A new study suggests that some of humans’ prehistoric relatives were vegetarian. Published in the journal Nature on March eighth, the study examined Neanderthal teeth collected from Spain, Belgium, and Italy, analyzing plaque to determine what they ate. The Neanderthals from El Sidrón Cave in Spain evidently did not eat meat, living on mushrooms, pine nuts, moss, and poplar instead.
Neanderthals were an ancient species of human relative who lived in Europe and western Asia until around thirty thousand years ago. Though possibly driven extinct by Homo sapiens, the two species also interbred, and most people today have some Neanderthal ancestry. Until now, Neanderthals were believed to have been carnivorous. Although the new study shows that Neanderthals elsewhere in Europe were heavy meat eaters, that those in Spain were vegetarian indicates they did not require meat for nutrition.

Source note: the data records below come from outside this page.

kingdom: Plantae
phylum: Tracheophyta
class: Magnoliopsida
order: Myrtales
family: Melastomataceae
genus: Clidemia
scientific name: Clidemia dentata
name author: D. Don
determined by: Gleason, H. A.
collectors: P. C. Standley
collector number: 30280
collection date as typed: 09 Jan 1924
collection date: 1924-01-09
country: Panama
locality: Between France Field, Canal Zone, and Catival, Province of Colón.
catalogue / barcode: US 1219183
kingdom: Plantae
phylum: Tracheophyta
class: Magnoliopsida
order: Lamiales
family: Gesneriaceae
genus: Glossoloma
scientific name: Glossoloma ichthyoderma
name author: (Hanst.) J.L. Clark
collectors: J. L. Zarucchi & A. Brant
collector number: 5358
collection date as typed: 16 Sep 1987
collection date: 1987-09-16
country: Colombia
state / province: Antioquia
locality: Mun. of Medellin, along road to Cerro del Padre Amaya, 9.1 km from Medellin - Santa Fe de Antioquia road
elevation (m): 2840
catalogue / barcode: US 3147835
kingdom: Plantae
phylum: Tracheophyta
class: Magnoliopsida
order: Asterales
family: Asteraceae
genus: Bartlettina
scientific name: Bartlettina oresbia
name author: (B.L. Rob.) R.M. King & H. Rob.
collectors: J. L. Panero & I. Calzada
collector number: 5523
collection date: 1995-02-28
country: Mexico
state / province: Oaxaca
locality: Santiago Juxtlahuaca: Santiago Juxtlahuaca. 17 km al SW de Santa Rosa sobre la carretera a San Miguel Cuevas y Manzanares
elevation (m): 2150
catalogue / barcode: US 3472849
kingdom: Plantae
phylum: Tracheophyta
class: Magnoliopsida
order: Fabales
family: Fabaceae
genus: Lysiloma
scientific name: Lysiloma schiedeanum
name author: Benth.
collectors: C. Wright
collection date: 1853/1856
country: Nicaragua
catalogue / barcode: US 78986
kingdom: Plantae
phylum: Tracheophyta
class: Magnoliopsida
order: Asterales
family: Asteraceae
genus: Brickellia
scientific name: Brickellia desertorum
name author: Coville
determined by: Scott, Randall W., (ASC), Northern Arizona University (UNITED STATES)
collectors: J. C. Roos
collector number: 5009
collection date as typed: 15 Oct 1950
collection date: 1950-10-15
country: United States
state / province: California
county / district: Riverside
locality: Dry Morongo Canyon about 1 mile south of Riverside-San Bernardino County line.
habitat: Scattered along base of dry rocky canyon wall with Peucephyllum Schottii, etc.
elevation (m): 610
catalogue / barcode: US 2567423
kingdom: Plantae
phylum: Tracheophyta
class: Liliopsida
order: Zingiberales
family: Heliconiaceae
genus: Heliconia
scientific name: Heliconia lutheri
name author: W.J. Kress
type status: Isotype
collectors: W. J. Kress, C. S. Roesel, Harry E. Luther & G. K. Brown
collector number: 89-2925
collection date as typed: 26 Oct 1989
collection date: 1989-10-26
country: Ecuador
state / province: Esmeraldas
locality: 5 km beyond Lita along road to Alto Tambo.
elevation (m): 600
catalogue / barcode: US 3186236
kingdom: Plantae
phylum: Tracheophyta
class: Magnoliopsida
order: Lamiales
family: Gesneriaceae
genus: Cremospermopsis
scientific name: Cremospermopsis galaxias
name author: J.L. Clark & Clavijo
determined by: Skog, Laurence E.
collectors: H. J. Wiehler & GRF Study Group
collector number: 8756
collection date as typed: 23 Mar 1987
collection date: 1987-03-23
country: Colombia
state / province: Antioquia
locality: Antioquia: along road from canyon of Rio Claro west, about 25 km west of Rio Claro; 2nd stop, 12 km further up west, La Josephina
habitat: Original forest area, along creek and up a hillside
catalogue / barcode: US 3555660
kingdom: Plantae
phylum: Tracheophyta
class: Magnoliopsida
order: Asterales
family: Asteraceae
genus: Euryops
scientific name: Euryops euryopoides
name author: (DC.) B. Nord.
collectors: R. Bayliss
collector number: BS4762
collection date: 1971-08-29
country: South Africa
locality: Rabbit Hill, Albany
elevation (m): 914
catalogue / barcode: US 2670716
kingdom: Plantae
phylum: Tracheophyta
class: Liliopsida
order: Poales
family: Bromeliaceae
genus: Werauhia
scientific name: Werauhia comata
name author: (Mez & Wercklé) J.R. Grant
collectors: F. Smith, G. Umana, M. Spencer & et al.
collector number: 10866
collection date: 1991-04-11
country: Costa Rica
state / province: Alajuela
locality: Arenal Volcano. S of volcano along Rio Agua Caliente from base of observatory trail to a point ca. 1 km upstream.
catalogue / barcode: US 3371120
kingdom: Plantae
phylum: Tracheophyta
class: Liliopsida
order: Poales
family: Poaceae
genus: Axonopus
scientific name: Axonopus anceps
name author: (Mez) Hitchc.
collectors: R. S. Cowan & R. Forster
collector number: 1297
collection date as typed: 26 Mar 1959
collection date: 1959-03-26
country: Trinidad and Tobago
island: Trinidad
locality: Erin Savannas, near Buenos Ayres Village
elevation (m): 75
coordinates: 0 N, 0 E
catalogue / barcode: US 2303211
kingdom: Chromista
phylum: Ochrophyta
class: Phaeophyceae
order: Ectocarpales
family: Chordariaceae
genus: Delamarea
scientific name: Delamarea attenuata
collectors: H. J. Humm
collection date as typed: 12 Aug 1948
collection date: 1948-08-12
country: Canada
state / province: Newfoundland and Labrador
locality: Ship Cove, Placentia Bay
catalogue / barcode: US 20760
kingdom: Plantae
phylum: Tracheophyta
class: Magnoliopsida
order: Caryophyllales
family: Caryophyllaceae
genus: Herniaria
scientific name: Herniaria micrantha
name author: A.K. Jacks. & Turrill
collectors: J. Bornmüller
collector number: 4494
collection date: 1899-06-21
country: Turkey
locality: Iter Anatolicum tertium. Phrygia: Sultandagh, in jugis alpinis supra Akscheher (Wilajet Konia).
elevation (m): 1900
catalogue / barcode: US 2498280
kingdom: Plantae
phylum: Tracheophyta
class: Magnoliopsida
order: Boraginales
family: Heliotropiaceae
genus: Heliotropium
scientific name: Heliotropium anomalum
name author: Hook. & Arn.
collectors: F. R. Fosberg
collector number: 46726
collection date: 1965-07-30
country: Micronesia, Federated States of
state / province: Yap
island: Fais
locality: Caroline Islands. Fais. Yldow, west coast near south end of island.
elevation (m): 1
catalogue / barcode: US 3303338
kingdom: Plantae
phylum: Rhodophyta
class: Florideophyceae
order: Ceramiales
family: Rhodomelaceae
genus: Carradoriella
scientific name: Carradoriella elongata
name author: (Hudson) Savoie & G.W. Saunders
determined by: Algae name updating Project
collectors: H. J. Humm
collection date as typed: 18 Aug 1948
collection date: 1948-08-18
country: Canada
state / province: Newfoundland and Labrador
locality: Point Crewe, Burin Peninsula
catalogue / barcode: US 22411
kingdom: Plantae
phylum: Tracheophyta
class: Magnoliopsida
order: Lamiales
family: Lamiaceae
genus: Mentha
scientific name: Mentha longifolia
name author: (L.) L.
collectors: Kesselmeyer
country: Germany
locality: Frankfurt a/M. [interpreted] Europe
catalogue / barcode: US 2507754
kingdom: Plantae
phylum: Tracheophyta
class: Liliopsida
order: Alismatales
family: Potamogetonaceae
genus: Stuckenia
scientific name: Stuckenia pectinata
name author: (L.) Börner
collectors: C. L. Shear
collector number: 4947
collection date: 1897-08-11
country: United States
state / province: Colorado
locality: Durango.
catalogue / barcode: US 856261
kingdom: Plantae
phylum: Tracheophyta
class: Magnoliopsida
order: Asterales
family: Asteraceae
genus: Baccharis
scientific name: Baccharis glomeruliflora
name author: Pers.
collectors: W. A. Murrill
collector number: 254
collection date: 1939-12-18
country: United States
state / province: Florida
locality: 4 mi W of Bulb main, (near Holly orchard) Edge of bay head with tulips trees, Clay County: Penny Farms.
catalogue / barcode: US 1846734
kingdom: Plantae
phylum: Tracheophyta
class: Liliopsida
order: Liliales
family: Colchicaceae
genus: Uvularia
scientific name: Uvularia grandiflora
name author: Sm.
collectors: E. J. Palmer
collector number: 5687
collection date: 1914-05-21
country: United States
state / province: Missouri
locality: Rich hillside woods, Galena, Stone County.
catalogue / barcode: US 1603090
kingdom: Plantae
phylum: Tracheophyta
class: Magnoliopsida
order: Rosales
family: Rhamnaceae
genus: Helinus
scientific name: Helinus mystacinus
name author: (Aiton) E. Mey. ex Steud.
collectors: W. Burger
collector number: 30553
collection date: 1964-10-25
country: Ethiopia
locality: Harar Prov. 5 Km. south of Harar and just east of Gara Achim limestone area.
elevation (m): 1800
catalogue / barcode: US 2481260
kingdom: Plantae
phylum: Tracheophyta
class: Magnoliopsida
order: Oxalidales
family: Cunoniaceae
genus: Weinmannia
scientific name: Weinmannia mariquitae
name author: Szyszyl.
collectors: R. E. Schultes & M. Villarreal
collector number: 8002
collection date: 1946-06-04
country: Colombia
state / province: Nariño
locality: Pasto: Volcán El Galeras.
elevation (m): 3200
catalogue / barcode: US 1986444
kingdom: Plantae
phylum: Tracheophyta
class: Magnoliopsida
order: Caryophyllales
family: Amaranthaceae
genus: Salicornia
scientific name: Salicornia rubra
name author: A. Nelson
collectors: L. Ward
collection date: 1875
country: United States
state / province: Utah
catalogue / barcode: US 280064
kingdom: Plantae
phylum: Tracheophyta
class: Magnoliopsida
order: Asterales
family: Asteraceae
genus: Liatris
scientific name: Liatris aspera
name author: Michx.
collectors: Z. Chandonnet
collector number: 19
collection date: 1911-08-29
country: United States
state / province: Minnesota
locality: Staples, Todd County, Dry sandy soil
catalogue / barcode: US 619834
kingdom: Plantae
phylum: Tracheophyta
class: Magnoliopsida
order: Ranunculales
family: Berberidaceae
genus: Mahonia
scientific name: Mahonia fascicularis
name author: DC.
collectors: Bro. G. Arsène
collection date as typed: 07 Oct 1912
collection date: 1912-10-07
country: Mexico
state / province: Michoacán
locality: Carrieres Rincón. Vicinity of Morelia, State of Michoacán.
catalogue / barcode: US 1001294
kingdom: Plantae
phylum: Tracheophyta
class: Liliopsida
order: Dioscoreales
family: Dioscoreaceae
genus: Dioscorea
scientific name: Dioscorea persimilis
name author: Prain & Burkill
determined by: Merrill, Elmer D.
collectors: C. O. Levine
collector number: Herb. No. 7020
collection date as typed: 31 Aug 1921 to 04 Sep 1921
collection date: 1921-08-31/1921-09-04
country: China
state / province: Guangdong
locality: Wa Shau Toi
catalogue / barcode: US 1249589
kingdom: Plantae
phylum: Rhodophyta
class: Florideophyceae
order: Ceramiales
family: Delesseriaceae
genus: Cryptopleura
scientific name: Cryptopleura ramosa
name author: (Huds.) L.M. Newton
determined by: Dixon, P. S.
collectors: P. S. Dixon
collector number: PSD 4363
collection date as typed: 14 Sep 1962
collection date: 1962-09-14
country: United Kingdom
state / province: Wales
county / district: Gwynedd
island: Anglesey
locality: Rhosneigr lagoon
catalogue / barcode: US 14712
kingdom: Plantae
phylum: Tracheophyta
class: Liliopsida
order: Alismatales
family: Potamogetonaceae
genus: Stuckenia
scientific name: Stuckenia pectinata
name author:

By itself, the diet of Spanish Neanderthals says nothing about what Homo sapiens first evolved to eat. Nor is the diet of our prehistoric relatives necessarily relevant to what is ethical or healthy for humans to eat today. However, the new study may challenge theories that eating meat was essential for early human brain development. Despite stereotypes portraying Neanderthals as stupid, they actually had larger brains than modern humans, and carved boats, made art, and performed rituals millennia before Homo sapiens.
At the very least, the study disproves yet another stereotype of our prehistoric brethren, and suggests that even fifty thousand years ago, there were people who, for whatever reason, chose to refrain from eating animals.